SOURCE DATA:
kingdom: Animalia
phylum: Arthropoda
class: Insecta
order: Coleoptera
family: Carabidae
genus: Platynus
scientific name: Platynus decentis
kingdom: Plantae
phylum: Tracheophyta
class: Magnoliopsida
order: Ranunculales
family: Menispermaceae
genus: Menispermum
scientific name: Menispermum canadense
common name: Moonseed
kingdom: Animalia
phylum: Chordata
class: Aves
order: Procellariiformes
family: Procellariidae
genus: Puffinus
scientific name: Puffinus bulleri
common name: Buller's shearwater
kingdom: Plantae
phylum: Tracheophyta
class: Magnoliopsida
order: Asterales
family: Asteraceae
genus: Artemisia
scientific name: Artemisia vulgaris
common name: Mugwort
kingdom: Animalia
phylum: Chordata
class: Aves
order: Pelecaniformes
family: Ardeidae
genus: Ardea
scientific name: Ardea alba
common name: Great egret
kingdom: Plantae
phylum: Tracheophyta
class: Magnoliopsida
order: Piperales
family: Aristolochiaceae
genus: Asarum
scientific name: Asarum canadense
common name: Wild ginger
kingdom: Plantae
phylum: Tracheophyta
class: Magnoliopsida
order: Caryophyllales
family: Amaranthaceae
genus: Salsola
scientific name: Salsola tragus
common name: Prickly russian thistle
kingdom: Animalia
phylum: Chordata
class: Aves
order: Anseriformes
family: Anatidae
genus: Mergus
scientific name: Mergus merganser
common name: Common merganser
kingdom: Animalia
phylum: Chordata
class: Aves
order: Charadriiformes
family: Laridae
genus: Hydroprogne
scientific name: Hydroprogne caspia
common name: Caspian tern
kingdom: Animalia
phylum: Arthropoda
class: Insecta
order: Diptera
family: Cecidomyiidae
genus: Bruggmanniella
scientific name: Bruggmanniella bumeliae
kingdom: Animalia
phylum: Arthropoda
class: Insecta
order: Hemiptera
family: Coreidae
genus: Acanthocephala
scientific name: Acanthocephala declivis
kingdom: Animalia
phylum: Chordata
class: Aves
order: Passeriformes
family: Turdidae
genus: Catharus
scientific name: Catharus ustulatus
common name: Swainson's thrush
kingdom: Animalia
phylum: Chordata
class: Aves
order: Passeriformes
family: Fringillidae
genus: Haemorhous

EXERCISE GOAL:
Please switch "common name" to "vernacular name" everywhere it appears in the rows, and give all the lines again with nothing else changed.

ANSWER FOR THIS EXERCISE:
kingdom: Animalia
phylum: Arthropoda
class: Insecta
order: Coleoptera
family: Carabidae
genus: Platynus
scientific name: Platynus decentis
kingdom: Plantae
phylum: Tracheophyta
class: Magnoliopsida
order: Ranunculales
family: Menispermaceae
genus: Menispermum
scientific name: Menispermum canadense
vernacular name: Moonseed
kingdom: Animalia
phylum: Chordata
class: Aves
order: Procellariiformes
family: Procellariidae
genus: Puffinus
scientific name: Puffinus bulleri
vernacular name: Buller's shearwater
kingdom: Plantae
phylum: Tracheophyta
class: Magnoliopsida
order: Asterales
family: Asteraceae
genus: Artemisia
scientific name: Artemisia vulgaris
vernacular name: Mugwort
kingdom: Animalia
phylum: Chordata
class: Aves
order: Pelecaniformes
family: Ardeidae
genus: Ardea
scientific name: Ardea alba
vernacular name: Great egret
kingdom: Plantae
phylum: Tracheophyta
class: Magnoliopsida
order: Piperales
family: Aristolochiaceae
genus: Asarum
scientific name: Asarum canadense
vernacular name: Wild ginger
kingdom: Plantae
phylum: Tracheophyta
class: Magnoliopsida
order: Caryophyllales
family: Amaranthaceae
genus: Salsola
scientific name: Salsola tragus
vernacular name: Prickly russian thistle
kingdom: Animalia
phylum: Chordata
class: Aves
order: Anseriformes
family: Anatidae
genus: Mergus
scientific name: Mergus merganser
vernacular name: Common merganser
kingdom: Animalia
phylum: Chordata
class: Aves
order: Charadriiformes
family: Laridae
genus: Hydroprogne
scientific name: Hydroprogne caspia
vernacular name: Caspian tern
kingdom: Animalia
phylum: Arthropoda
class: Insecta
order: Diptera
family: Cecidomyiidae
genus: Bruggmanniella
scientific name: Bruggmanniella bumeliae
kingdom: Animalia
phylum: Arthropoda
class: Insecta
order: Hemiptera
family: Coreidae
genus: Acanthocephala
scientific name: Acanthocephala declivis
kingdom: Animalia
phylum: Chordata
class: Aves
order: Passeriformes
family: Turdidae
genus: Catharus
scientific name: Catharus ustulatus
vernacular name: Swainson's thrush
kingdom: Animalia
phylum: Chordata
class: Aves
order: Passeriformes
family: Fringillidae
genus: Haemorhous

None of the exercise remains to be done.